No one answered last week High School's POTW correctly but an honorable mention goes to lfdahl, as he computed all values correct except for the value of $\left(\dfrac{u}{v}+\dfrac{v}{u}+\dfrac{v}{w}+\dfrac{w}{v}+\dfrac{u}{w}+\dfrac{w}{u}+3\right)$.

Here's the proposed solution:

Spoiler

We're told $u,\,v,\,w$ are the roots of the equation $x^3-6x^2+18x-36=0$.

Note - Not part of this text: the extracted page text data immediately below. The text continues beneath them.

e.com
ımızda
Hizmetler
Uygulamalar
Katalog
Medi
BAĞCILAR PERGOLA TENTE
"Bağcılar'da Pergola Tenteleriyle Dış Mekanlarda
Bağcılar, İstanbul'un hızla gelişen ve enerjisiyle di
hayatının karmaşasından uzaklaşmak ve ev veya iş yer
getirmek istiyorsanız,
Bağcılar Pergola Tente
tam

Vieta's formulas tell us then that

$u+v+w=6$; $uv+uw+vw=18$; $uvw=36$

Not that the expression inside the first parentheses could be algebraically modified so we could determine its value:

$\begin{align*}\dfrac{u}{v}+\dfrac{v}{u}+\dfrac{v}{w}+\dfrac{w}{v}+\dfrac{u}{w}+\dfrac{w}{u}+3&=1+\dfrac{u}{v}+\dfrac{u}{w}+1+\dfrac{v}{u}+\dfrac{v}{w}+1+\dfrac{w}{v}+\dfrac{w}{u}\\&=\dfrac{u}{u}+\dfrac{u}{v}+\dfrac{u}{w}+\dfrac{v}{v}+\dfrac{v}{u}+\dfrac{v}{w}+\dfrac{w}{w}+\dfrac{w}{v}+\dfrac{w}{u}\\&=u\left(\dfrac{1}{u}+\dfrac{1}{v}+\dfrac{1}{w}\right)+v\left(\dfrac{1}{u}+\dfrac{1}{v}+\dfrac{1}{w}\right)+w\left(\dfrac{1}{u}+\dfrac{1}{v}+\dfrac{1}{w}\right)\\&=(u+v+w)\left(\dfrac{1}{u}+\dfrac{1}{v}+\dfrac{1}{w}\right)\\&=(u+v+w)\left(\dfrac{uv+uw+vw}{uvw}\right)\\&=(6)\left(\dfrac{18}{36}\right)\\&=3\end{align*}$

We also have

$u^2+v^2+w^2=(u+v+w)^2-2(uv+uw+vw)=6^2-2(18)=0$ and

$u^3+v^3+w^3=(u+v+w)^3-3(u+v+w)(uv+uw+vw)+3uvw=6^3-3(6)(18)+3(36)=0$

Thus,

$\left(\dfrac{u}{v}+\dfrac{v}{u}+\dfrac{v}{w}+\dfrac{w}{v}+\dfrac{u}{w}+\dfrac{w}{u}+3\right)(3^{u^2+v^2+w^2})^{u^3+v^3+w^3}=3(3^0)^0=3^1=3$